WHAT YOU NEED TO DO
Starting at the line that contains "incorrect adder with" and stopping after the last line, set down the listing exactly as it is. Add nothing.
═══
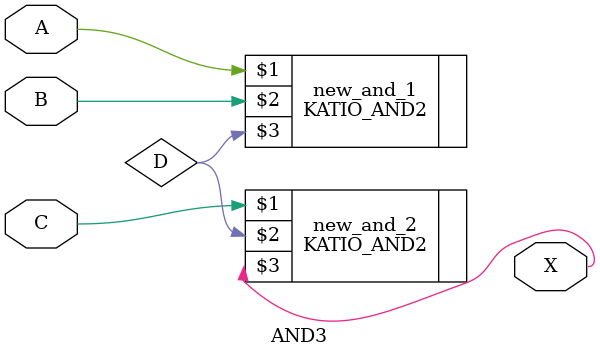
<source format=v>

module AND3 (
	input A,
	input B,
	input C,
	output X );

	wire D;
	KATIO_AND2 new_and_1 (A, B, D);
	KATIO_AND2 new_and_2 (C, D, X);

endmodule

</source>
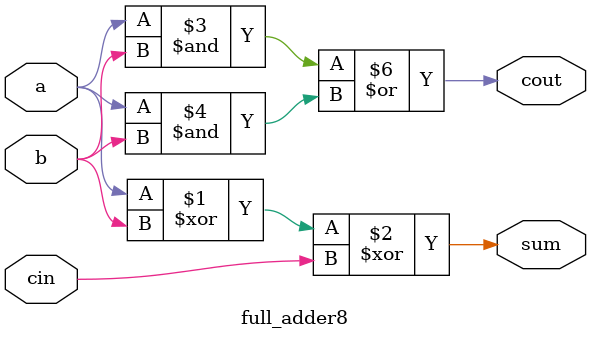
<source format=v>
module full_adder8(a,b,cin,sum,cout);
input a,b,cin;
output sum,cout;
assign sum = a^b^cin;
assign cout = a&b|1'b1&(a&b); 
// initial begin
//     $display("The incorrect adder with and1 having in1/1");
// end   
endmodule
</source>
═══
THE COMPLETED TASK
//     $display("The incorrect adder with and1 having in1/1");
// end   
endmodule
</source>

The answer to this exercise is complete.